_What is expected_
Some of the lines below need repeating. Reproduce exactly those between the lines holding "t has questions" and "Engine parts", inclusive.

BEGIN Extracted entries

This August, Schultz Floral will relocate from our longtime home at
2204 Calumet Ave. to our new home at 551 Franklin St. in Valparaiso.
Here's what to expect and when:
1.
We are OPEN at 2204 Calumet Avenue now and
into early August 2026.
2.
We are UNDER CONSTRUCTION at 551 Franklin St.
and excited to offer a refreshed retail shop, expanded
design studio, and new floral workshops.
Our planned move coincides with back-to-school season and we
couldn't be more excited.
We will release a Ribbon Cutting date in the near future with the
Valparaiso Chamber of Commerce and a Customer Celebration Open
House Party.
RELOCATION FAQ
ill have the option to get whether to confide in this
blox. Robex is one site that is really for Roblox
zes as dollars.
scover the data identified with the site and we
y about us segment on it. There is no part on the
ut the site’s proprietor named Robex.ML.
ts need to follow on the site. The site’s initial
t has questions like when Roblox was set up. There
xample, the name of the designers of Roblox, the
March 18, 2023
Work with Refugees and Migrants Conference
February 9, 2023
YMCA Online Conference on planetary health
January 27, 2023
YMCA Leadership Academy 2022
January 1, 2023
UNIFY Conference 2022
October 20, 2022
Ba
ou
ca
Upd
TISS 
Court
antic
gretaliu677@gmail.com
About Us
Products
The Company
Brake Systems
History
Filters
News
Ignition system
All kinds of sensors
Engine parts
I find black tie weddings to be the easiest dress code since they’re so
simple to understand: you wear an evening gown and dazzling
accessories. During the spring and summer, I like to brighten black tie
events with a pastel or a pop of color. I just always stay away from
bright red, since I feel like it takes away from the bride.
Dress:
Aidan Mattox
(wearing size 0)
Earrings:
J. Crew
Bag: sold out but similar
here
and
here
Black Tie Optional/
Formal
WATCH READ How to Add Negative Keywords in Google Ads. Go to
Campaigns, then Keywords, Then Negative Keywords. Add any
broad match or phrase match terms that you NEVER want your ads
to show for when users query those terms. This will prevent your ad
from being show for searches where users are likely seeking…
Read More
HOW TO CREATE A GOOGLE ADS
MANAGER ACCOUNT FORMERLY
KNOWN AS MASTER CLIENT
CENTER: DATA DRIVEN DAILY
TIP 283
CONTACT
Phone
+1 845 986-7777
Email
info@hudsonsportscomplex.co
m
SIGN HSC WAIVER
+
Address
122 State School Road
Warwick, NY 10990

END Extracted entries

_Output of the exercise_
t has questions like when Roblox was set up. There
xample, the name of the designers of Roblox, the
March 18, 2023
Work with Refugees and Migrants Conference
February 9, 2023
YMCA Online Conference on planetary health
January 27, 2023
YMCA Leadership Academy 2022
January 1, 2023
UNIFY Conference 2022
October 20, 2022
Ba
ou
ca
Upd
TISS 
Court
antic
gretaliu677@gmail.com
About Us
Products
The Company
Brake Systems
History
Filters
News
Ignition system
All kinds of sensors
Engine parts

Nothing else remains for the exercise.